Od pewnego czasu umiejętności Davida de Gei poddawane są w wątpliwość, pomimo tego, że przez wiele lat był prawdziwą gwiazdą na Old Trafford. Jednak Eric Steele wciąż postrzega go jako jednego z najlepszych w swoim fachu.
Były trener bramkarzy w Manchesterze United uważa, że krytyka skierowana w stronę Davida de Gei nie zrobi na nim żadnego wrażenia. Jest to komentarz do słów Roya Keane’a, który w najmocniejszych słowach wypowiadał się o występach Hiszpana.
Bramkarz „Czerwonych Diabłów” przez większą część swojego pobytu w Anglii stał się synonimem powtarzalności.

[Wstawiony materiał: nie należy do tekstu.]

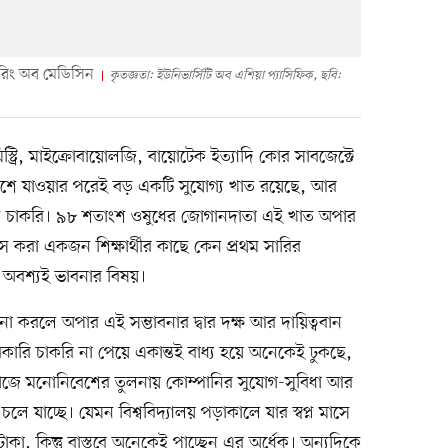
কচারিং অব মেডিসিন
কৃতজ্ঞতা: ইউনিভার্সিটি অব এশিয়া প্যাসিফিক, ছবি:
কেমিস্ট্রি, মাইক্রোবায়োলজি, বায়োটেক ইত্যাদি কোর সাবজেক্টে
দেশে যাওয়ার পরেই বড় একটি সুযোগ্য খাত রয়েছে, আর
িতে চাকরি। ৯৮ শতাংশ ওষুধের জোগানদাতা এই খাত অপার
য পাস করা একজন শিক্ষার্থীর কাছে কেন প্রথম সারির
া অবশ্যই ভাবনার বিষয়।
ি না করলে অপার এই সম্ভাবনার দ্বার দক্ষ আর দায়িত্ববান
কারি চাকরি না পেয়ে একান্তই বাধ্য হয়ে অনেকেই ঢুকছে,
কাজে মনোনিবেশের তুলনায় কোম্পানির সুযোগ-সুবিধা আর
লে যাচ্ছে। যেমন বিশ্ববিদ্যালয় পড়াকালে যার স্বপ্ন মাসে
া, কিন্তু বাস্তবে অনেকেই পাচ্ছেন এর অর্ধেক। অন্যদিকে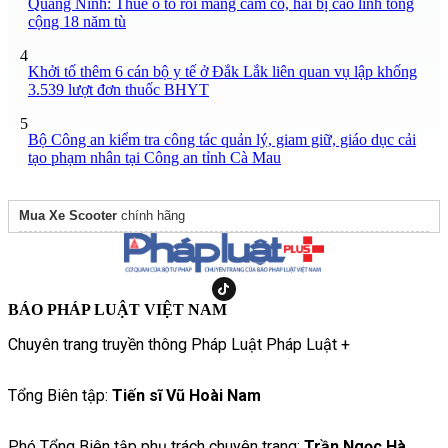
Quảng Ninh: Thuê ô tô rồi mang cầm cố, hai bị cáo lĩnh tổng
cộng 18 năm tù
4
Khởi tố thêm 6 cán bộ y tế ở Đắk Lắk liên quan vụ lập khống
3.539 lượt đơn thuốc BHYT
5
Bộ Công an kiểm tra công tác quản lý, giam giữ, giáo dục cải
tạo phạm nhân tại Công an tỉnh Cà Mau
Mua Xe Scooter
chính hãng
BÁO PHÁP LUẬT VIỆT NAM
Chuyên trang truyền thông Pháp Luật Pháp Luật +
Tổng Biên tập:
Tiến sĩ Vũ Hoài Nam
Phó Tổng Biên tập phụ trách chuyên trang:
Trần Ngọc Hà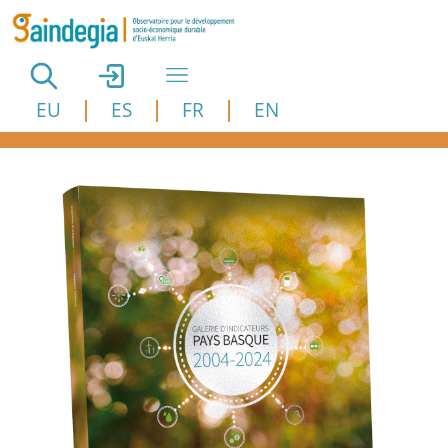
Aller au contenu principal
EU
ES
FR
EN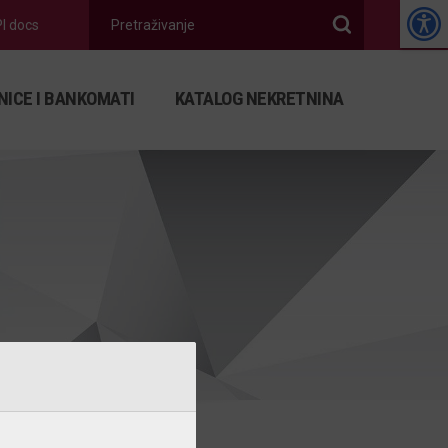
I docs
NICE I BANKOMATI
KATALOG NEKRETNINA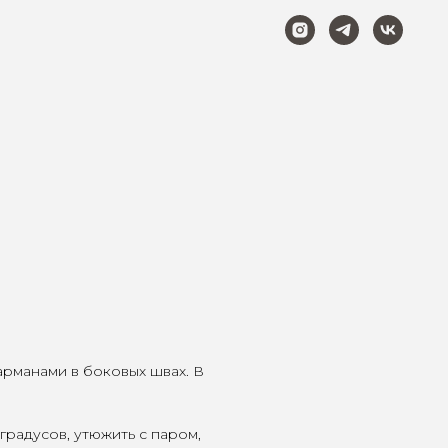
арманами в боковых швах. В
градусов, утюжить с паром,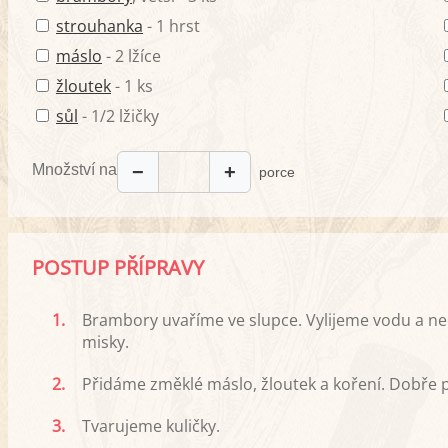
strouhanka
- 1 hrst
máslo
- 2 lžíce
žloutek
- 1 ks
sůl
- 1/2 lžičky
Množství na
−
+
porce
POSTUP PŘÍPRAVY
1.
Brambory uvaříme ve slupce. Vylijeme vodu a n
misky.
2.
Přidáme změklé máslo, žloutek a koření. Dobře
3.
Tvarujeme kuličky.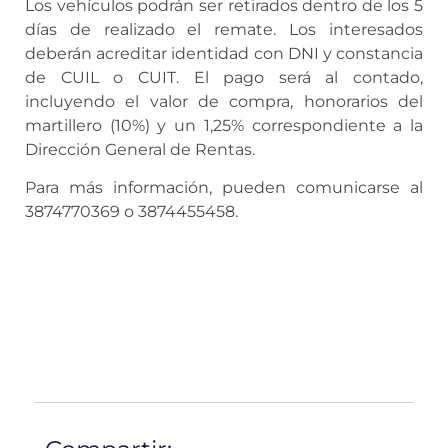
Los vehículos podrán ser retirados dentro de los 5
días de realizado el remate. Los interesados
deberán acreditar identidad con DNI y constancia
de CUIL o CUIT. El pago será al contado,
incluyendo el valor de compra, honorarios del
martillero (10%) y un 1,25% correspondiente a la
Dirección General de Rentas.
Para más información, pueden comunicarse al
3874770369 o 3874455458.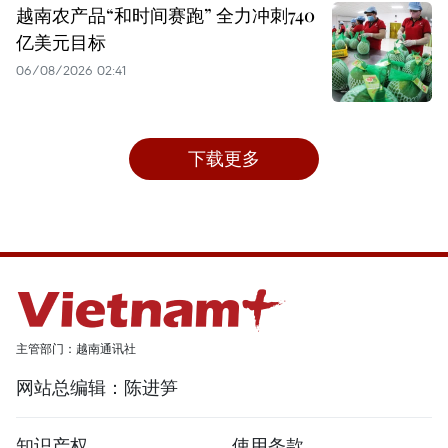
越南农产品“和时间赛跑” 全力冲刺740
亿美元目标
06/08/2026 02:41
下载更多
主管部门：越南通讯社
网站总编辑：陈进笋
知识产权
使用条款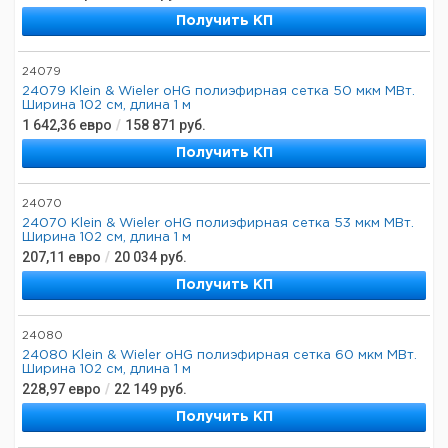
Получить КП
24079
24079 Klein & Wieler oHG полиэфирная сетка 50 мкм МВт.
Ширина 102 см, длина 1 м
1 642,36
евро
/
158 871
руб.
Получить КП
24070
24070 Klein & Wieler oHG полиэфирная сетка 53 мкм МВт.
Ширина 102 см, длина 1 м
207,11
евро
/
20 034
руб.
Получить КП
24080
24080 Klein & Wieler oHG полиэфирная сетка 60 мкм МВт.
Ширина 102 см, длина 1 м
228,97
евро
/
22 149
руб.
Получить КП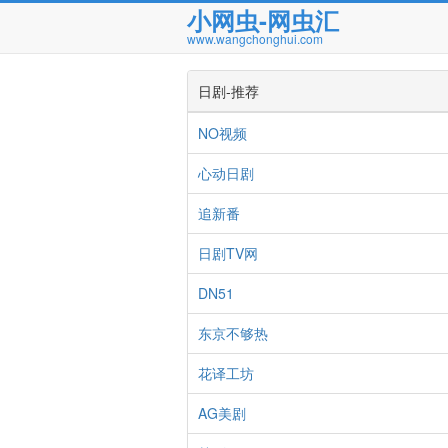
小网虫-网虫汇
www.wangchonghui.com
日剧-推荐
NO视频
心动日剧
追新番
日剧TV网
DN51
东京不够热
花译工坊
AG美剧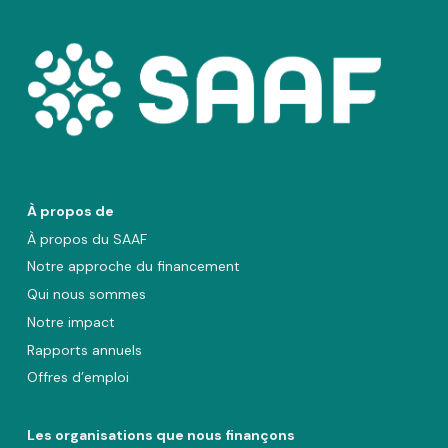
À propos de
À propos du SAAF
Notre approche du financement
Qui nous sommes
Notre impact
Rapports annuels
Offres d’emploi
Les organisations que nous finançons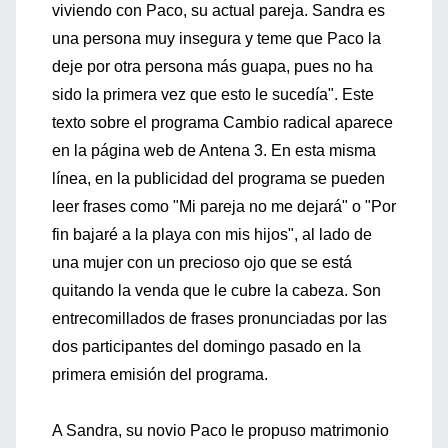
viviendo con Paco, su actual pareja. Sandra es
una persona muy insegura y teme que Paco la
deje por otra persona más guapa, pues no ha
sido la primera vez que esto le sucedía". Este
texto sobre el programa Cambio radical aparece
en la página web de Antena 3. En esta misma
línea, en la publicidad del programa se pueden
leer frases como "Mi pareja no me dejará" o "Por
fin bajaré a la playa con mis hijos", al lado de
una mujer con un precioso ojo que se está
quitando la venda que le cubre la cabeza. Son
entrecomillados de frases pronunciadas por las
dos participantes del domingo pasado en la
primera emisión del programa.
A Sandra, su novio Paco le propuso matrimonio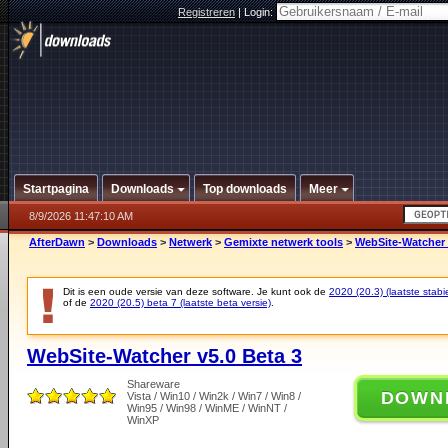
Registreren
|
Login:
Startpagina
Downloads
Top downloads
Meer
8/9/2026 11:47:10 AM
AfterDawn
>
Downloads
>
Netwerk
>
Gemixte netwerk tools
>
WebSite-Watcher 
Dit is een oude versie van deze software. Je kunt ook de
2020 (20.3) (laatste stabie
of de
2020 (20.5) beta 7 (laatste beta versie)
.
WebSite-Watcher v5.0 Beta 3
Shareware
DOWN
Vista / Win10 / Win2k / Win7 / Win8 /
Win95 / Win98 / WinME / WinNT /
WinXP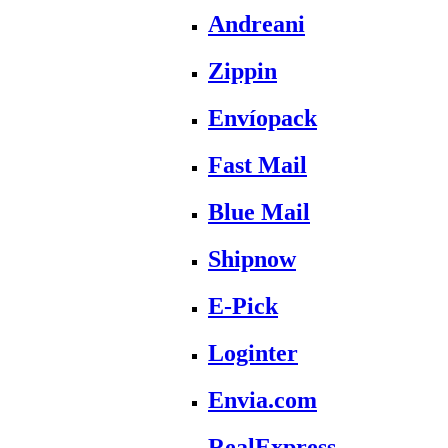
Andreani
Zippin
Envíopack
Fast Mail
Blue Mail
Shipnow
E-Pick
Loginter
Envia.com
RealExpress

Miał trudne początki w zespole, ale potem aż cztery razy był wybierany najlepszym piłkarzem roku w Manchesterze United i powoli zbliża się do 400. występów w bluzie z diabełkiem na piersi.
Podczas swojego dziewięcioletniego pobytu w Manchesterze zapracował na bardzo wysoki kontrakt, a także na miejsce wśród najlepszych bramkarzy w Europie.
W ostatnim czasie przytrafiają mu się jednak błędy, po których Roy Keane nazwał go „najbardziej przereklamowanym bramkarzem jakiego widział od dawna”. Dodał przy tym, że po kosztownej pomyłce w spotkaniu z Tottenhamem „wdałby się z nim w bójkę”.
Steele wierzy jednak, że zawodnik, z którym współpracował od momentu jego przejścia z Atletico Madryt w 2011 roku, zignoruje takie komentarze i skupi się na powrocie do najwyższej formy.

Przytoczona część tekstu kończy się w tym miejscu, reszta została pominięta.